● **Dataset entries**:
________________________________________

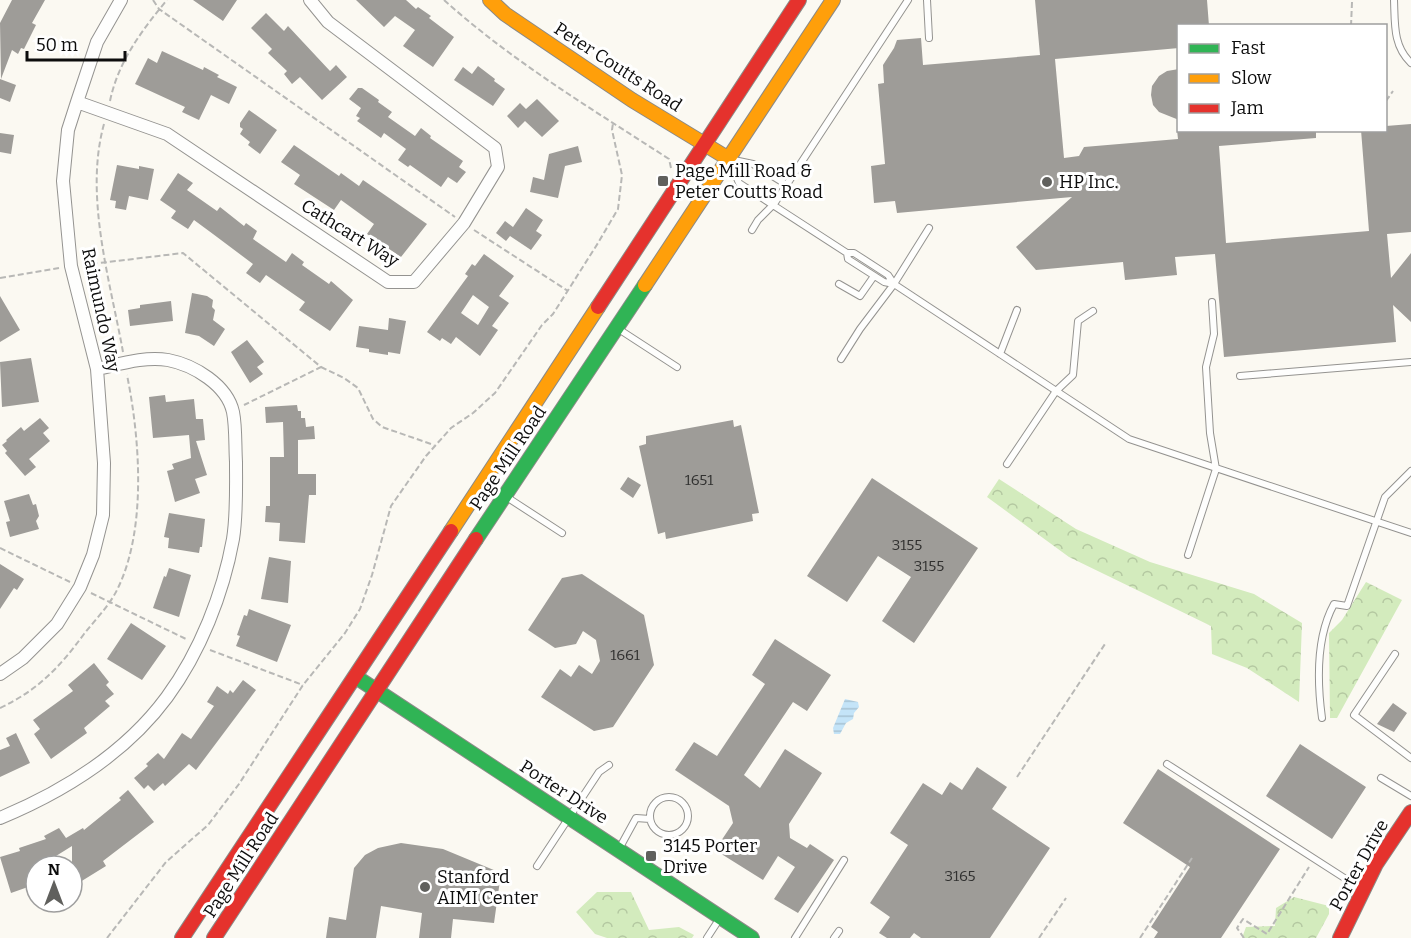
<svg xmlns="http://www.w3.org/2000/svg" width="1411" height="938" font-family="Bitter,serif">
	<defs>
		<pattern id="forest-crowns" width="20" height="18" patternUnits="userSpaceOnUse" patternTransform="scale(1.5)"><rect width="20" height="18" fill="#d3ebbd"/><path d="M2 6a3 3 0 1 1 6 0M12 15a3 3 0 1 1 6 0" fill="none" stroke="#b4c8a1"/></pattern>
		<pattern id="water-rules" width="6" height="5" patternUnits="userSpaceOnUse" patternTransform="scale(1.5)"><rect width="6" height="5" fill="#c4e4f8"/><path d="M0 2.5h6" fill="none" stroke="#a7c2d3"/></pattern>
	</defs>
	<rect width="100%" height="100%" fill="#fbf9f2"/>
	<path fill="url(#forest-crowns)" d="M999,479L1076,529L1150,562L1254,594L1302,623L1299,702L1247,668L1212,654L1211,626L1069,557L987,497Z
		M1366,582L1402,600L1337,718H1330L1329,633L1342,620Z
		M597,892H631L649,930L679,927L694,935L692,938H607L595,934L576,912Z
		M1294,897L1329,906V914L1316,938H1242L1246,927L1275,926L1276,908Z"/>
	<path fill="url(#water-rules)" d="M845,699L858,702L859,707L854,713L853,719L846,723L840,734H834L833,728Z"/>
	<path fill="#9e9c98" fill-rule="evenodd" d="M12,0H45L32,23L36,25L24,49L21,48L18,54L12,50L1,79L0,23Z
		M193,0H237L223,21Z
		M356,0H406L416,9L418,7L431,16L429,18L454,37L433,67L403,46L415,30L395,16L384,27Z
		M1035,0H1207L1209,26H1179V48L1055,59L1064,158L1079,156L1084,147L1178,139L1177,130H1316V138L1219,146L1226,243L1369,231L1361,130H1386V126L1411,124V232L1387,234L1391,278L1411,253V322L1393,305L1396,342L1224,357L1215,254L1175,257L1177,275L1125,280L1123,262L1036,270L1016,247L1072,197L897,213L895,201L874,203L871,166L885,164L878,84L884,83L883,65L894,48L897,40L921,38L923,65L1040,55Z
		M266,13L284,31L288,26L330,71L336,65L347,77L322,100L300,77L292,84L284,74L287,71L268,53L272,49L251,28Z
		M162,51L203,70L204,67L219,75L217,77L237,87L229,104L211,95L199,120L182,112L185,107L135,84L148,58L157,63Z
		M478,66L495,79L494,81L505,89L493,106L454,80L463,67L472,74Z
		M1179,69V120L1159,112L1153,105L1151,95L1152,86L1159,76L1167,71Z
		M0,79L16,85L10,102L0,98Z
		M358,88H362L379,100L378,102L392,112L388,117L415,136L421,128L431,136L430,138L463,161L459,167L466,172L457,183L448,177L441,187L410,165L408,167L398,160L406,149L384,133L381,138L357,121L360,118L356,116L361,108L349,99Z
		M537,99L559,121L542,137L525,121L518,128L507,116L520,103L526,109Z
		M249,110L277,130L260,154L248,145L250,142L240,134L243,129L240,127V123Z
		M0,133L14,135L11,154L0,152Z
		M294,145L339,176L341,173L359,186L363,180L427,224L401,257L367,234L374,224L341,200L334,210L294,184L300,175L281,162Z
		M578,146L582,162L565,166L558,198L530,192L533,177L544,180L549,154Z
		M117,165L139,169V166L154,169L148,200L129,196L126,210L115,208L116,201L110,200Z
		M178,173L193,183L187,190L217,211L220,207L244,226L246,223L257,231L253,239L286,262L292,253L304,262L302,265L329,284L331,281L353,300L330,331L299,310L305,302L266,275L260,283L246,273L253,264L213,234L194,220L188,229L171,218L176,211L160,200Z
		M526,208L543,220L536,231L542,235L531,250L510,236L506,241L496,233L505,221L513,227Z
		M484,254L514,276L499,296L509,303L492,326L498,330L480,356L456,337L451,344L442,338L440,341L427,332L468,276L465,274L472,264L475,266ZM473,295L489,307L478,325L461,313Z
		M192,293L207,296L213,300L212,307L215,310L213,320L225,329L214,346L199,336L185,333Z
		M0,296L20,330L0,342Z
		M171,301L173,321L130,326L128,310L140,308V305Z
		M389,318L406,321L400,354L388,352V355L369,352V349L356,347L359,326L388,330Z
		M247,340L264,362L257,367L263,374L250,383L231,352Z
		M31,358L39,402L2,407L0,362Z
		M165,395L166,402L194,399L196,419H203L205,440L196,441L207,475L195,479L200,493L175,502L167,471L174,469L172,464L191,458L189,435L153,438L149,397Z
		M297,405L298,411H301V418H305L306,427L314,426L315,439L298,440V474H316V495H309L305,543L279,541L280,523L265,522L266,506H270V457H284L283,422L266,423L265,407Z
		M40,418L49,428L43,433L50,441L29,459L36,467L25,476L5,453L7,451L2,445L7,441L6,440L21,427L24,431Z
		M733,420L734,427L741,425L759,513L752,514L753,521L666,539L665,532L658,534L639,446L646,444V436Z
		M628,477L641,485L633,498L620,489Z
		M872,478L978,548L914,643L882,621L911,577L878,556L847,602L807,576Z
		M29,494L33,505L36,504L39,516L36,521L39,529L10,537L6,522L10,521L4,501Z
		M169,513L205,519L202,547H200L199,553L168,548L169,538L164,537Z
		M269,557L291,561L288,603L261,599Z
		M0,564L24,579L17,590L14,588L0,609Z
		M169,568L191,575L179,617L153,608L164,576L166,577Z
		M582,574L644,615L654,665L613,727L594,731L541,697L560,669L571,677L579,665L592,674L600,661L596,640L583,631L576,644L555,648L528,630L562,578Z
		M249,609L291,625L277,662L236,646L240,636L237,635L244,615L247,616Z
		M131,623L166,646L142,680L107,659Z
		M775,639L831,675L807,711L793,702L744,775L760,788L785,749L822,773L789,824L790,838L807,848L810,844L834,860L798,913L774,899L795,867L778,856L763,880L715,850L733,823L729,806L675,770L694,742L717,756L765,684L752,675Z
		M94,663L109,682L106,685L114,694L105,701L110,706L84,728L87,733L51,759L34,734L40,729L33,720L73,691L68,685Z
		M243,680L256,690L196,770L189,764L165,786L163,783L154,791L148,785L144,789L134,778L148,766L146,764L158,753L164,759L182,733L191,739L214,706L207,702L217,686L228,694L230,690L233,693Z
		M1393,703L1407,713L1394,732L1377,724Z
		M16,733L30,763L0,777V750L10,746L6,738Z
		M1300,744L1366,787L1332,839L1266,796Z
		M977,767L1007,787L992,809L1050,848L990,938H921L914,933L910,938H887L879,933L890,917L870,903L908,845L890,833L923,783L942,795L950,782L962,790Z
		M1158,769L1280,849L1221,938H1154L1158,932L1151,927L1190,867L1123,823Z
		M128,790L154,822L103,861L106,866L72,887V846L40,866H36V875L26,879L28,887L11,893L0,857L20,851L19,848L46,839L44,836L59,828L66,838L83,828L84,830L121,800L119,798Z
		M401,843L443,849L501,873L494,923L453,919L451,938H419L422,913L381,906L376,938H326L329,917L346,920L354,868L365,855L378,848Z"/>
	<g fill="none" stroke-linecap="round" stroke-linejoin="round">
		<g stroke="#949390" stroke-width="8">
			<path id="lane" d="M927,0L929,38
				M1394,0C1395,24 1393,46 1411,63
				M729,159L753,164L787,185
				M730,162L739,183L847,253H854L888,275L894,284L1129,439L1411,533
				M752,230L758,220L774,204L908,0
				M847,253L848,259L884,282L894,284
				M839,284L860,296L874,276
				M617,328L677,367
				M1000,354L1017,310
				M841,359L860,329L894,284L929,228
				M1240,376L1411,362
				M1007,464L1056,391L1073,375L1078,321L1093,311
				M505,496L562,533
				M1188,555L1216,469L1210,433L1206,367L1214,334L1212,302
				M1395,654L1354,715L1411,758
				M1322,718C1317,681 1316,637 1334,604L1347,606L1385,497L1411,471
				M1167,764L1363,890
				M1381,778L1411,796
				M650 816a19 19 0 1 1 38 0a19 19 0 1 1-38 0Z
				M619,849L636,818L650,819
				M537,866L599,772L609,765
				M707,938L720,918
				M795,938L844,860
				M834,938L839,931"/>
		</g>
		<g stroke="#949390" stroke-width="14">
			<path id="street" d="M77,102L167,134L388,282H414L464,223L498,167L495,148L328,22L310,0
				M0,674L23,658L57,624L80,587L93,555L103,515L104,463L97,369L71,266L63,181L68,130L77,102L97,42L121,0
				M0,818C65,791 125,754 167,697C200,652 223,594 233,539C237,514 236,487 236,462C235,446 236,427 233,412C227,385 194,365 168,360C145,356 120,364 97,369"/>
		</g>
		<g stroke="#8b8a87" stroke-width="16">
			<path id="fast" d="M476,539L645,285
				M356,677L752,938"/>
		</g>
		<g stroke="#8b8a87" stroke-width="16">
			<path id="slow" d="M490,0L505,14L632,100L729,159
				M645,285L833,0
				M451,531L598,307"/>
		</g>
		<g stroke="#8b8a87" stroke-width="16">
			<path id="jam" d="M598,307L799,0
				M182,938C271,802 362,667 451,531
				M214,938L476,539
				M1340,938L1376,864L1411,812"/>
		</g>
		<path stroke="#b8b8b6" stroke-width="2" stroke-dasharray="6 3" stroke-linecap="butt" d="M153,0L159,9L455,217
			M444,0C513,62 592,109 669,159L671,168
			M1351,26L1352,2
			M110,101C118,62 142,30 167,0
			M1386,101L1393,91
			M104,124C84,196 110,280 123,352
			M474,230L568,291
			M83,265L183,253L321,367L244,405
			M0,278L59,268
			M321,367L344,378L358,388L373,419L382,427L434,445
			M0,548L70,582
			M91,593L186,639
			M210,650L303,685
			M0,708C38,690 59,668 84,634C95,620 109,606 117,590C147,530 140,439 127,375
			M1017,777L1105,644
			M107,938L166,862L208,825L239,784L303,685L345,633L360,609L372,575L391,506L426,456L451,428L473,413L495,393L542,325L553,314L598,243L618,209L622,175L612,130L613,123
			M1039,938L1066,898
			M1140,938L1192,858
			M1244,938L1237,928L1243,919L1267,934L1309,867"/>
		<use href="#lane" stroke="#fefefd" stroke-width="6"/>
		<use href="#street" stroke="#fefefd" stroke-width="12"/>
		<use href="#fast" stroke="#30b455" stroke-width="14"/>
		<use href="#slow" stroke="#ff9f0a" stroke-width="14"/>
		<use href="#jam" stroke="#e5322d" stroke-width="14"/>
	</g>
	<g fill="#60605d" stroke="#fff" stroke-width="2">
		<rect x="657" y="175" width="12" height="12" rx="3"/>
		<circle cx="1047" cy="182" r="6"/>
		<rect x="645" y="850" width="12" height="12" rx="3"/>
		<circle cx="425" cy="887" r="6"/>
	</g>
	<g text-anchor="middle" stroke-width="6" stroke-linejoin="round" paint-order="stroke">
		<g font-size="15" fill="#313130">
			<text x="699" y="485">1651</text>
			<text x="907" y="550">3155</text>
			<text x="929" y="571">3155</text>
			<text x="625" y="660">1661</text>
			<text x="960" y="881">3165</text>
		</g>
		<g font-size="18" fill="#0d0d0d" stroke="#fff">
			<text transform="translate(618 67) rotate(33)" y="6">Peter Coutts Road</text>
			<text transform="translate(350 233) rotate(32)" y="6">Cathcart Way</text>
			<text transform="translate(101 310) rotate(78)" y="6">Raimundo Way</text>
			<text transform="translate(508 458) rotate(-56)" y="6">Page Mill Road</text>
			<text transform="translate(564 792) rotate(33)" y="6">Porter Drive</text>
			<text transform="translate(241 865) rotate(-57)" y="6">Page Mill Road</text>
			<text transform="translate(1359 865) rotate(-61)" y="6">Porter Drive</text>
		</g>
		<g font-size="18" fill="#0d0d0d" stroke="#fff" text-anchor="start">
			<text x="675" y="177">Page Mill Road &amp;<tspan x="675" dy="21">Peter Coutts Road</tspan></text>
			<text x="1059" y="188">HP Inc.</text>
			<text x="663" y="852">3145 Porter<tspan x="663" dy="21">Drive</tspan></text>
			<text x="437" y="883">Stanford<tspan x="437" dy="21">AIMI Center</tspan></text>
		</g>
	</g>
	<rect x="1177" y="24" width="210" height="108" fill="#ffffff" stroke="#9e9e9e" stroke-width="1.5"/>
	<rect x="1189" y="44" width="30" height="9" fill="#30b455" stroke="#9e9e9e" stroke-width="1.5"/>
	<text x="1231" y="54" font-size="18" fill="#0d0d0d">Fast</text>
	<rect x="1189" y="74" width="30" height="9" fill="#ff9f0a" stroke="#9e9e9e" stroke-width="1.5"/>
	<text x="1231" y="84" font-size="18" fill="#0d0d0d">Slow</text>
	<rect x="1189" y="104" width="30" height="9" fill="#e5322d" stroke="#9e9e9e" stroke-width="1.5"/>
	<text x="1231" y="114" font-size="18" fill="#0d0d0d">Jam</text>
	<g transform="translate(54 884)"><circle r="28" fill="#ffffff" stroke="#9e9e9e" stroke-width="1.5"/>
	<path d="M0-4.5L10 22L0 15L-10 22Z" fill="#60605d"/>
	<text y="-9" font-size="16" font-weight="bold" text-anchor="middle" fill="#0d0d0d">N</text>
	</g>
	<path d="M27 51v9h98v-9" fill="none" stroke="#0d0d0d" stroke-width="3"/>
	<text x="36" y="51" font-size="18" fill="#0d0d0d" stroke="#ffffff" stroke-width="4.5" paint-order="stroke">50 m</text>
</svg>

________________________________________

Which of the lines above include the word "round"? Copy each of them.

● **Problem solution**:
	<g fill="none" stroke-linecap="round" stroke-linejoin="round">
	<g text-anchor="middle" stroke-width="6" stroke-linejoin="round" paint-order="stroke">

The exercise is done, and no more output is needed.